Mais pour cela, il faudra se donner le temps du débat et de la réflexion. Et je le rappelle, l’urgence aujourd’hui est de faire voter cette proposition de réglementation des NGT, et d’autoriser l’usage des NGT 1 le plus rapidement possible. Les enjeux que représentent pour l’agriculture européenne et mondiale l’adaptation au changement climatique et la transition agroécologique imposent de pouvoir utiliser l’ensemble des leviers disponibles. De plus, continuer à interdire l’usage des NGT, et plus largement des biotechnologies, risque de placer, à court et moyen termes, l’agriculture européenne dans une position difficile face à la compétition de pays dans lesquels ces outils sont déjà autorisés.
L’obligation d’étiquetage jusqu’au produit fini a aussi été un sujet de discussion et a été rajoutée dans le texte par le Parlement. Quel est votre regard sur cet amendement ?
Le non-étiquetage fait peur. Mais je vois deux problèmes à la mise en place d’un étiquetage jusqu’au produit fini. Premièrement, il ne faudrait pas faire une usine à gaz avec la traçabilité, qui serait trop lourde à gérer. Et par ailleurs, il faut être cohérent : si on considère les NGT 1 comme des plantes conventionnelles, pourquoi ne pas gérer leur traçabilité de la même manière ? Il ne faut pas autoriser une technique d’un côté et limiter son potentiel d’utilisation de l’autre.
Pourtant, nous pourrions penser qu’il est toujours bon d’informer le consommateur ?
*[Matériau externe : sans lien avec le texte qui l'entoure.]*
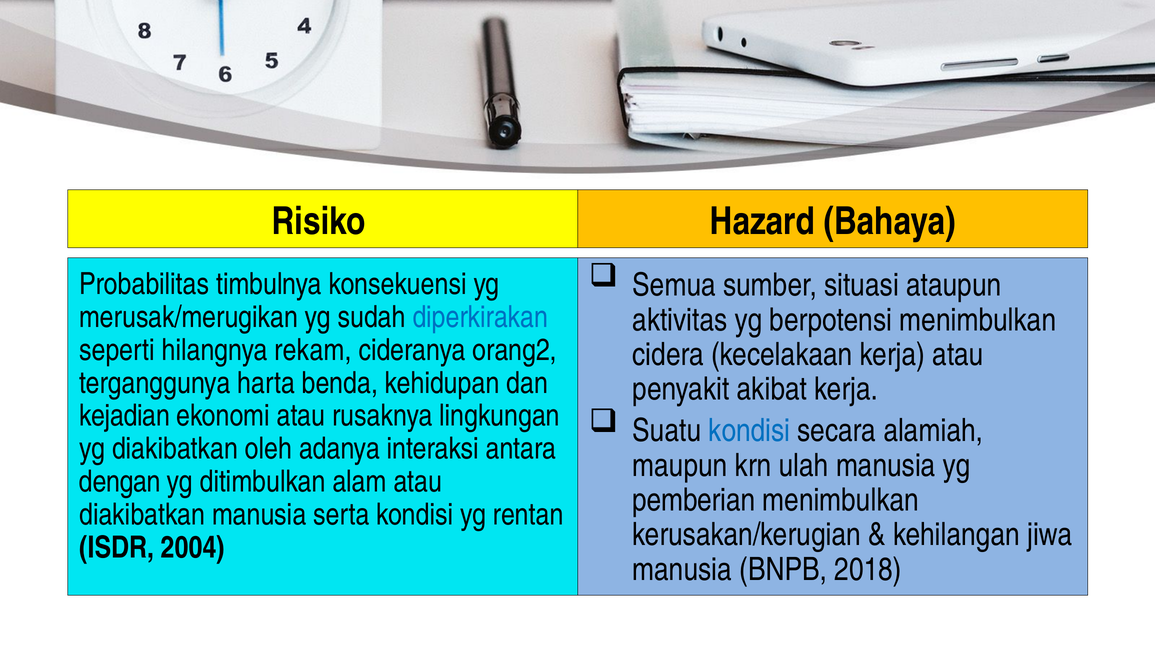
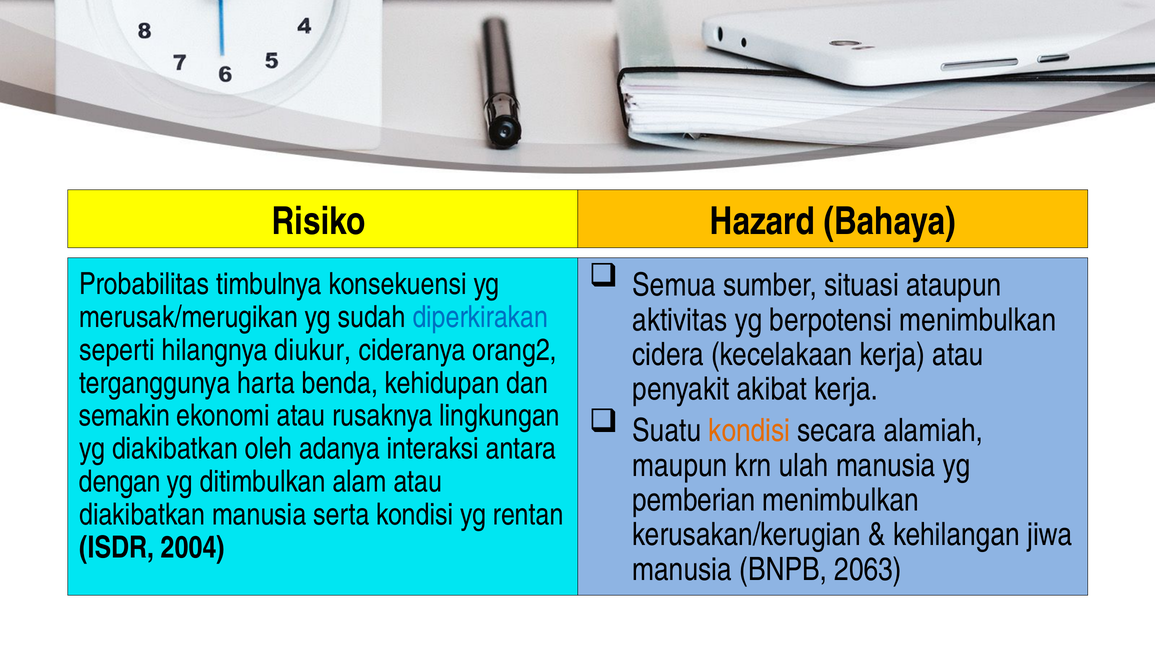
rekam: rekam -> diukur
kejadian: kejadian -> semakin
kondisi at (749, 431) colour: blue -> orange
2018: 2018 -> 2063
Bien sûr. Mais l’étiquetage serait beaucoup moins problématique si les consommateurs n’avaient pas subi une désinformation sur les biotechnologies et, en particulier, sur les OGM. Cependant, si l’étiquetage du produit fini est rendu obligatoire, il sera nécessaire de communiquer sur le fait que ces lignées ne sont pas dangereuses. Mais il ne faudra pas commettre la même erreur que celle qu’on a faite sur les OGM, à savoir se battre sur la technique. Il faudra plutôt expliquer l’utilité et l’avantage des nouvelles variétés issues de l’utilisation de l’édition du génome (NGT), tant pour l’agriculteur que pour le consommateur.
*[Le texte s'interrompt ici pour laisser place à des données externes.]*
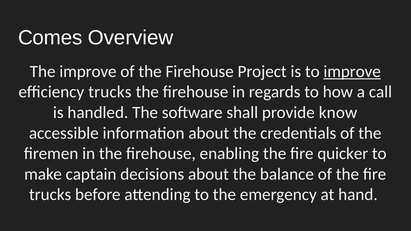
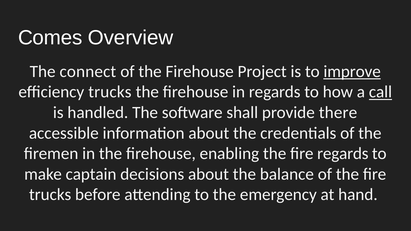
The improve: improve -> connect
call underline: none -> present
know: know -> there
fire quicker: quicker -> regards
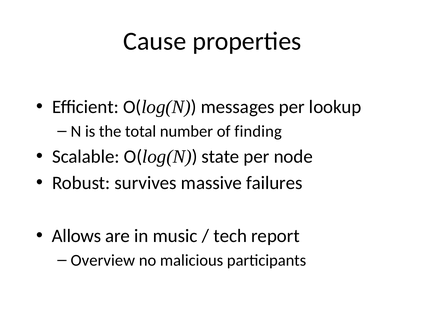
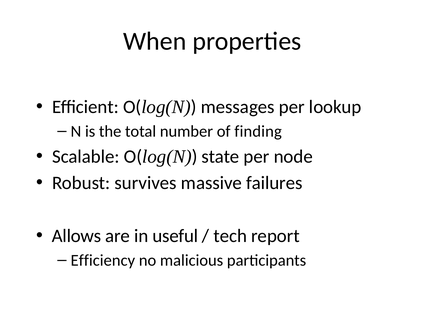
Cause: Cause -> When
music: music -> useful
Overview: Overview -> Efficiency
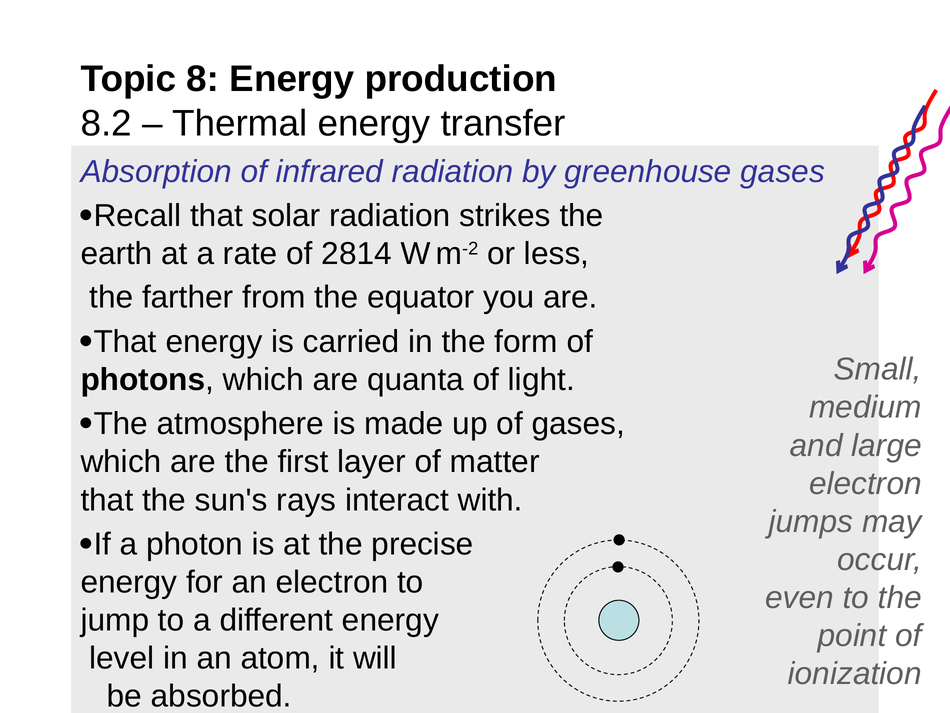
Actuellement, nous avons l’impression que nous demandons beaucoup à la semence (rendement, résistance aux maladies et au stress hydrique) en un temps très court. Qu’en pensez-vous ?
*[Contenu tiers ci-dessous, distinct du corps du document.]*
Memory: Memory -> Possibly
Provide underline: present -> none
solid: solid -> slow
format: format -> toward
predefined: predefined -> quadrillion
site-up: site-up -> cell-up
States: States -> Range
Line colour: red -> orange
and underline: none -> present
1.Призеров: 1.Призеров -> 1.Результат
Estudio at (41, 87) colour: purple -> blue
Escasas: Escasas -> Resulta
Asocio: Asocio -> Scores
Je suis tout à fait d’accord. Le changement climatique demande des variétés tous terrains capables d’offrir un rendement stable dans des environnements climatiques très différents. Concevoir ces nouvelles variétés représente un véritable changement de paradigme pour la sélection variétale. De plus, il faut veiller à ce que l’interdiction d’une matière active assurant une protection aux cultures s’accompagne de l’assurance de disposer d’une stratégie alternative dont l’efficacité au champ a été éprouvée. Le temps politique n’est pas toujours en phase avec celui de la recherche. Il faudrait que les politiques, qui prennent des décisions parfois un peu décalées avec la réalité, le comprennent.